Message from the UNCCD Executive Secretary Ibrahim Thiaw

Excellences,

Mesdames et messieurs,

Lutter contre le changement climatique est vital. Cela devient critique. Ce ne sont plus seulement les prédictions scientifiques, les faits sont matériels.

Gardons cependant en tête que la lutte contre le Changement Climatique doit se faire concomitamment avec la Protection de la Nature.

La lutte contre le Changement Climatique ne peut pas être, ne doit pas être contre-nature.

Pour lutter efficacement contre le Changement climatique, il faut protéger les terres et les océans.

Protéger la Biodiversité et lutter contre l’érosion des sols, promouvoir l’agriculture durable ; lutter contre les effets de la sécheresse.

Nous avons rendu notre planète malade. Les assauts humains répétés ont conduit au Changement Climatique, à la dégradation des terres, à la perte de la biodiversité et à une pollution suffocante.

Face à un patient souffrant d’une polypathologie invalidante, le médecin sait qu’il a à faire face à un long combat. Mais il sait aussi qu’il doit traiter toutes les pathologies.

La planète, comme le corps humain, est un et indivisible. Nous n’avons pas LUNDI pour le Climat, MARDI pour la lutte contre les pertes de terres productives, MERCREDI pour lutter contre la pollution, JEUDI pour lutter contre les inégalités sociales, etc.

Pour être efficace et laisser une empreinte positive, nous devons entamer une démarche cohérente et adopter une attitude inclusive.

Aucune région de la planète ne sera protégée tant que toutes les régions ne le seront pas. C’est ce qu’on appelle « l’effet papillon », une autre façon de nommer le multilatéralisme.

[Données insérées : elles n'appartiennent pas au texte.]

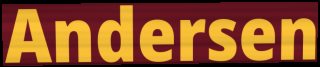
Andersen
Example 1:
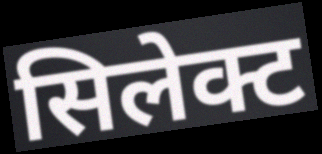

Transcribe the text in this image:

सिलेक्ट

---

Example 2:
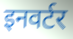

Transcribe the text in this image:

इनवर्टर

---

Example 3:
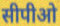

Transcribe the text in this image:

सीपीओ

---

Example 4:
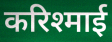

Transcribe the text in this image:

करिश्माई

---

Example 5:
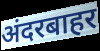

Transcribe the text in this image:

अंदरबाहर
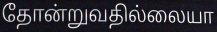
தோன்றுவதில்லையா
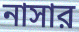
নাসার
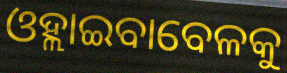
ଓହ୍ଲାଇବାବେଳକୁ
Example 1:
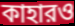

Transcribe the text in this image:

কাহারও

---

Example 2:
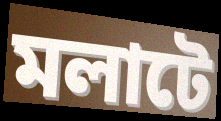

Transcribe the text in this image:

মলাটে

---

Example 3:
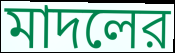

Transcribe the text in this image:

মাদলের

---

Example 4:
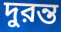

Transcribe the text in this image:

দুরন্ত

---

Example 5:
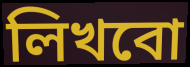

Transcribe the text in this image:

লিখবো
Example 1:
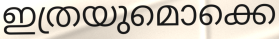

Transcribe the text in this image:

ഇത്രയുമൊക്കെ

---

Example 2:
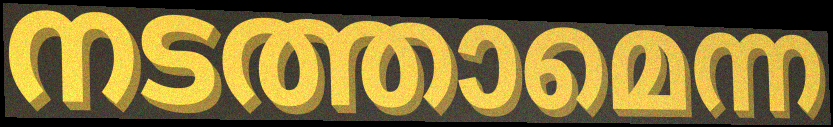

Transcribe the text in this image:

നടത്താമെന്ന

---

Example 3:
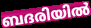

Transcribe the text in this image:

ബദരിയിൽ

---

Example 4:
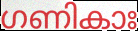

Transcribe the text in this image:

ഗണികാഃ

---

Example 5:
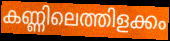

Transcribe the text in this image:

കണ്ണിലെത്തിളക്കം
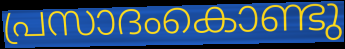
പ്രസാദംകൊണ്ടു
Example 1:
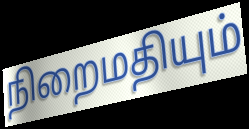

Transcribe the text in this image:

நிறைமதியும்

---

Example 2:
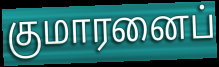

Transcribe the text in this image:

குமாரனைப்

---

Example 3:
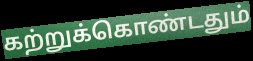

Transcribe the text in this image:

கற்றுக்கொண்டதும்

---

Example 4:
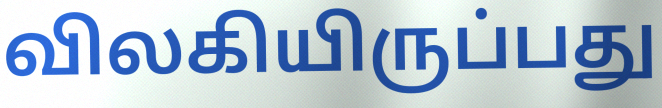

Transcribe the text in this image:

விலகியிருப்பது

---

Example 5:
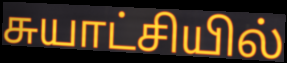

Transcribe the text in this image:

சுயாட்சியில்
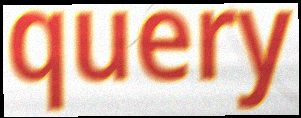
query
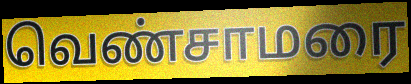
வெண்சாமரை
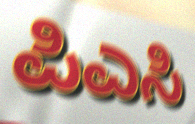
ಪಿಎಸಿ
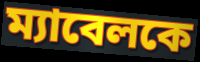
ম্যাবেলকে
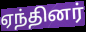
ஏந்தினர்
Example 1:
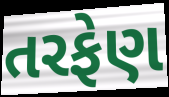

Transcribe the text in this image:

તરફેણ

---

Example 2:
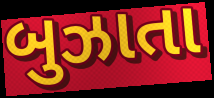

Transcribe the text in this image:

બુઝાતા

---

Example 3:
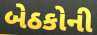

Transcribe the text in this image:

બેઠકોની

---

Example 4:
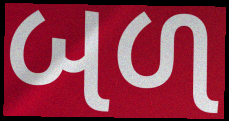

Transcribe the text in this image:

બળ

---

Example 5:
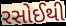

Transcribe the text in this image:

રસોઈથી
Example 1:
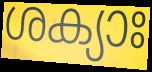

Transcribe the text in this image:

ശക്യാഃ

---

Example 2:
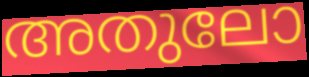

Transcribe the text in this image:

അതുലോ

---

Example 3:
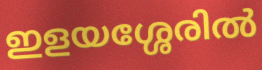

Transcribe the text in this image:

ഇളയശ്ശേരിൽ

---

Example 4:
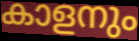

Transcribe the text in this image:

കാളനും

Nous ne lutterons pas efficacement contre les changements climatiques tant que nous continuerons à détruire les milieux naturels.

Similairement, nous n’y arriverons pas dans la lutte contre la dégradation des terres ou contre la destruction de la biodiversité, tant que nous n’avons pas une politique climatique cohérente.

La bonne nouvelle est que réparer la planète n’est pas une mission incompatible avec le développement économique et la prospérité. Bien au contraire.

Je clorais mes propos par deux exemples pour illustrer mes propos :

  • A date, sur les financements destinés à la lutte contre le Changement Climatique, seuls 3% des financements vont à la Nature. Alors que la nature détient 37% des solutions (en matière de mitigation).

En détruisant la nature, nous émettons des gaz à effet de serre, alors qu’en la protégeant, nous stockons du carbone.

  • La Grande muraille verte du Sahel : La région du Sahel présente des défis importants. Je reviens à la même image du patient polypathologique.

Il faut un remède de cheval.

Pas un baume homéopathique.

Selon un rapport de UNCCD, il faudrait restaurer 8M ha par an et investir USD 4 B annuellement, d’ici 2030.

Au One Planet Summit de Paris en janvier dernier, près de $ 19 billion ont été promis pour 2025, près de 48% de ces fonds sont déjà programmés.

Il faut cependant accélérer et simplifier les procédures de décaissement pour transformer au plus tôt « les dollars en hectares ».